Millennials, defined as individuals born between 1981 and 1996, are increasingly moving into management positions. With baby boomers retiring, millennials are fast-tracking into high-level roles far more quickly than expected and their presence in leadership positions is having a powerful impact in the dynamic of organisations. To better understand how millennials are shaping management culture, Korn Ferry conducted a survey with over 1,000 HR professional for their views.
Millennials, defined as individuals born between 1981 and 1996, are increasingly moving into management positions. With baby boomers retiring millennials are fast-tracking into high-level roles far more quickly than expected and their presence in leadership positions has had a powerful impact in the dynamic of organisations. To better understand how millennials are shaping management culture, Korn Ferry conducted a survey with over 1,000 HR professional for their views.

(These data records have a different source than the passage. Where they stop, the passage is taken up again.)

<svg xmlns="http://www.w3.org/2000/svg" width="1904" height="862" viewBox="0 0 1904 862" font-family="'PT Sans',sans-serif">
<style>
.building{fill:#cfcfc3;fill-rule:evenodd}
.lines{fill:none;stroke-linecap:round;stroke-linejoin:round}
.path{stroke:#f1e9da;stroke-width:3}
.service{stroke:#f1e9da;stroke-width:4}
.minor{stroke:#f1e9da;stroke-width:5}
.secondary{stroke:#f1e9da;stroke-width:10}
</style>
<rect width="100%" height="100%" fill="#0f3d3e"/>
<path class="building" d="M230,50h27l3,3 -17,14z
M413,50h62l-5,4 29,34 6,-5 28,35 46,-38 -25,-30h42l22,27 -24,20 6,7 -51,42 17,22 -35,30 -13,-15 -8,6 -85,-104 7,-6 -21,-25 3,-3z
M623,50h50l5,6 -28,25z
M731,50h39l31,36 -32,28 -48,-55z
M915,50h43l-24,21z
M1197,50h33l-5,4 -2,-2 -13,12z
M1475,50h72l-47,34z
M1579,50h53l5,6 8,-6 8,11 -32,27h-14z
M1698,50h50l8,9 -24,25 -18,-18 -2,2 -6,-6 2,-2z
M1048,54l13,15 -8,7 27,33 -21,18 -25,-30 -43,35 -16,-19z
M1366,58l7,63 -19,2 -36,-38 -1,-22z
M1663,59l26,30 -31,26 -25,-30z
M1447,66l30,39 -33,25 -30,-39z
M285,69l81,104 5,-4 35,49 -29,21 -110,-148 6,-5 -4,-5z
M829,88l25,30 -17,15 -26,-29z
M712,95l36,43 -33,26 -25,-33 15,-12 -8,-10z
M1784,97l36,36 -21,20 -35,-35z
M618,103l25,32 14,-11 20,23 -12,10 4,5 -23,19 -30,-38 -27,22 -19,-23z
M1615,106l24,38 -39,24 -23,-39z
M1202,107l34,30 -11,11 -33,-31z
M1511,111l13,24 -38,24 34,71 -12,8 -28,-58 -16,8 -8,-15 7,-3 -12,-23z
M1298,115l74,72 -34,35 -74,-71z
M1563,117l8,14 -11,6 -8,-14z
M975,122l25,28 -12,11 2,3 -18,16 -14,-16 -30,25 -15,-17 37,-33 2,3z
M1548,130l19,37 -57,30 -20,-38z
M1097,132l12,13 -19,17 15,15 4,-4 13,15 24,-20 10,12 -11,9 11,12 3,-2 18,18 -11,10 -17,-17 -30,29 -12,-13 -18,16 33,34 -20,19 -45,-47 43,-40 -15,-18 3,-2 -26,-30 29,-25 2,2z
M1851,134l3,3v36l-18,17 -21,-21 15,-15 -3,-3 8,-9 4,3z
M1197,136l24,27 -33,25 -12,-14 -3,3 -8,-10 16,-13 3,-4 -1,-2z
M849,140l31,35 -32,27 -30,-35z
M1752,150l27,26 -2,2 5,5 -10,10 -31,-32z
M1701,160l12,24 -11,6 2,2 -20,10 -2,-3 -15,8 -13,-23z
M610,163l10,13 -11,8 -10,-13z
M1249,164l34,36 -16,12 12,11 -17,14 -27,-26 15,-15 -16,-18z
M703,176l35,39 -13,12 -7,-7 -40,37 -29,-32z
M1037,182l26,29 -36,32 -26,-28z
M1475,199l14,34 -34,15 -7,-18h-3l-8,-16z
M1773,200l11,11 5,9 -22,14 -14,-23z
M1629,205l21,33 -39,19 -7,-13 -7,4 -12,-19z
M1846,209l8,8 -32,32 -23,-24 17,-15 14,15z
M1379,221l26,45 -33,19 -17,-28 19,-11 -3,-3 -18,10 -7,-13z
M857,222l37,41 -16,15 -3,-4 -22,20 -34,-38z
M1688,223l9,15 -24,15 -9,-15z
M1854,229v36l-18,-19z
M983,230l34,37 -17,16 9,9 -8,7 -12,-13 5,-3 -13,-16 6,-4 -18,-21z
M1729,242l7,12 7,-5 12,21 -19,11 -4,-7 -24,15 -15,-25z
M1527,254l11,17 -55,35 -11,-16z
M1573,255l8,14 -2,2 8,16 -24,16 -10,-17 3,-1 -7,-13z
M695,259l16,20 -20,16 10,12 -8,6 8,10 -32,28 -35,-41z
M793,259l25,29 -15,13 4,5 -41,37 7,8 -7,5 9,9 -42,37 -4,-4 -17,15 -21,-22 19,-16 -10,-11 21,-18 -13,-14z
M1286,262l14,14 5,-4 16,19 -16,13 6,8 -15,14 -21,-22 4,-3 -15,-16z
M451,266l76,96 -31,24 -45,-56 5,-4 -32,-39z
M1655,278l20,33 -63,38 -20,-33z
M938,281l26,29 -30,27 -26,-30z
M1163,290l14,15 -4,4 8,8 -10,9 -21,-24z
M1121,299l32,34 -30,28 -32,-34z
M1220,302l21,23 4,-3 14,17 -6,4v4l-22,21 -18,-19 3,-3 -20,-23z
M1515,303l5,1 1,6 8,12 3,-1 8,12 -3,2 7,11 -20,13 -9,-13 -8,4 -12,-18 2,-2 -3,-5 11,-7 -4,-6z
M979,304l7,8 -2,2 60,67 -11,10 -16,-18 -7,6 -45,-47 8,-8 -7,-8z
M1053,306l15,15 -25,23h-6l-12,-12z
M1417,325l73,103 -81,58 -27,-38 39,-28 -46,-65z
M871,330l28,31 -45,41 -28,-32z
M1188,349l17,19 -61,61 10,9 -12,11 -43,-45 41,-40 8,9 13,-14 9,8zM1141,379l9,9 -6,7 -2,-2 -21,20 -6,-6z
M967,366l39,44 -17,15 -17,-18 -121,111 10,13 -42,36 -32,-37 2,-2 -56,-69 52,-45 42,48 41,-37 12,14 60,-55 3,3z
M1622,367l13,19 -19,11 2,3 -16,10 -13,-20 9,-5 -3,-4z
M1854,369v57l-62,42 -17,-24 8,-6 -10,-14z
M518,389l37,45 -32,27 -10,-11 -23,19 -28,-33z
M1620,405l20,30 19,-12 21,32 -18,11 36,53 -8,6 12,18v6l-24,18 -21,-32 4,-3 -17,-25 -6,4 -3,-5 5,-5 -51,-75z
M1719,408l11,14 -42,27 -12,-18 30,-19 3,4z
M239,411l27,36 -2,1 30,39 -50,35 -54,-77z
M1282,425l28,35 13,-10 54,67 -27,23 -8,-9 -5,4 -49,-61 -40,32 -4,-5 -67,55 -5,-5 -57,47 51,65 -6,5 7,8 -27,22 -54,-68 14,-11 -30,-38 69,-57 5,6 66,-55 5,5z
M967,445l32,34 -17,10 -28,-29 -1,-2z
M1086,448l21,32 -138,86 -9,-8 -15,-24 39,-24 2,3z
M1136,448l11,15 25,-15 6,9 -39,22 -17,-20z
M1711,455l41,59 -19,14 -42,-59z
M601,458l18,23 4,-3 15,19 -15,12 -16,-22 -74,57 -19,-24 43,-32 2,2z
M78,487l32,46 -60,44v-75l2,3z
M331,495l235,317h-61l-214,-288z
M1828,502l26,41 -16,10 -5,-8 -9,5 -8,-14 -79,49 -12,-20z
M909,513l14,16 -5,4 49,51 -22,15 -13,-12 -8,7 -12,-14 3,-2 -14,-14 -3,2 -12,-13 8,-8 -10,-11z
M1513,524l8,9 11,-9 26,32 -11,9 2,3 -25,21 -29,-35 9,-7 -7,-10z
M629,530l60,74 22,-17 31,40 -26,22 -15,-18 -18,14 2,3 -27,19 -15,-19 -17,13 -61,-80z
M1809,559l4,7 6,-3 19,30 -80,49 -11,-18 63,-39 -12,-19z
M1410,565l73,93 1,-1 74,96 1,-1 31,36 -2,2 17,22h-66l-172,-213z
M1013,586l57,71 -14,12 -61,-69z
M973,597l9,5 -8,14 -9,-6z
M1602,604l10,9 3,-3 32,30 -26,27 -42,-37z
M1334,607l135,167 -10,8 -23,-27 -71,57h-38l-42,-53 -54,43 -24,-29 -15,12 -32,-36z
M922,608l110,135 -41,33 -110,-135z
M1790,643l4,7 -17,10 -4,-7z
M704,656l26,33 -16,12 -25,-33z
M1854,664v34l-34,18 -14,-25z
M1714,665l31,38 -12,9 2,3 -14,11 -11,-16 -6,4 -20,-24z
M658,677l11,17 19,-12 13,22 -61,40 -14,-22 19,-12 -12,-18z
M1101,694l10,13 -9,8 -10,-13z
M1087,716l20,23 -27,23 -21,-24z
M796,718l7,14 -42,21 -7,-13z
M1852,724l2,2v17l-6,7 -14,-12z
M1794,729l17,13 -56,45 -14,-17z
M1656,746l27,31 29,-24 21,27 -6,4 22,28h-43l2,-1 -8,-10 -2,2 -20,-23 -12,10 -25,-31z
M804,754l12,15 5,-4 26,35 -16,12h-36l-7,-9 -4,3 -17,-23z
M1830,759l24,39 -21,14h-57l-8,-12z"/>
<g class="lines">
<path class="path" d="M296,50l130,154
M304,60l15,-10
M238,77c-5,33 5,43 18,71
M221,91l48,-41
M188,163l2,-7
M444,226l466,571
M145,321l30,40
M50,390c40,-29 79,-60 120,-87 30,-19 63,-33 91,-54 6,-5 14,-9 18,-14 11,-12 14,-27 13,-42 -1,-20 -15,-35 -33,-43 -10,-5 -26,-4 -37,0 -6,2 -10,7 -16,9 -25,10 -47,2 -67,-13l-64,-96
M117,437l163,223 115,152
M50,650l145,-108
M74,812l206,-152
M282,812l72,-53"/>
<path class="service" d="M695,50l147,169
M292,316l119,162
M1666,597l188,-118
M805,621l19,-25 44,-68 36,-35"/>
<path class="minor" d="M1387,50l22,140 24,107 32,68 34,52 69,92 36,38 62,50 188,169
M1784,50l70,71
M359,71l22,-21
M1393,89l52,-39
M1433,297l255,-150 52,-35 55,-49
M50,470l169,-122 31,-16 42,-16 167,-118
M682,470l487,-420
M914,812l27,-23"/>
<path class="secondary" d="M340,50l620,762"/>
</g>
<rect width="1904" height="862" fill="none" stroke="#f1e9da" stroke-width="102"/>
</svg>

The survey shows that millennials bosses are favouring a different way of communicating with their employees. 55 percent of the respondents said online messaging is the most common way for millennial bosses to communicate with their direct reports, followed by email at 28 percent. Only 14 percent said their favoured way to communicate is in person, and 3 percent said via phone.
The way bosses communicate with their staff has a huge impact on organisational culture. Millennials grew up using screens as their primary form of interaction, and while online messaging and email are efficient tools, face-to-face communication is needed to create an inclusive culture. So, it’s no surprise that when asked what they wish millennial bosses would do more of, the largest percentage of HR professionals (29 percent) said face-to-face communications.
This over reliance in technology could be deterring millennials’ ability to communicate effectively with their bosses. When asked what this generation do best at work, keeping their bosses informed came at the bottom of the list with 10 percent.
Creating flexibility in the workplace came up as what millennial bosses do best at work (65 percent). This presents a great opportunity for companies that are increasing implementing a variety of flexible practices to cater for the needs to a diverse workforce.
Millennial leaders are looking for culture fit. The survey found that when HR is interviewing for management positions, millennial candidates say that making an impact on organisational culture is most important to them, with salary being the least important. A previous Korn Ferry research showed that five years ago, salary and benefits were the top reason a candidate would choose one company over another. But younger generations are driving changes in workers’ priorities. One of the most defining characteristics of millennials at work has been the devaluation of salary as the prime factor in choosing an employer. This means that organisations should be focusing on values, opportunities for growth and development to keep their young leaders engaged.
These young leaders want a job with opportunities to learn and grow. The survey found that compared with Gen Xers and Baby Boomers, knowing what is coming next is critical for millennial bosses. Nearly three quarters (74 percent) said a clear advancement path (e.g. next two positions) is more important for millennial bosses, with 49 percent saying it is much more important.
However, millennial managerial approaches may not be seen as positive by bosses of different generations. Seventy percent of respondents say Gen X and Baby Boomer bosses believe they work harder than their millennial counterparts. The survey did find though that managers believe millennial bosses are qualified. Seventy-five percent of respondents say they believe millennial managers have earned their role.
Members of the millennial generation are really reaching a new level of maturity in the workplace. They may not approach management the same way as bosses from different generations, but instead of fighting change, business leaders seeking the best and brightest from this generation must work closely with millennial managers to provide well laid out career paths and adapt to the dynamic culture millennials bring to the organisation.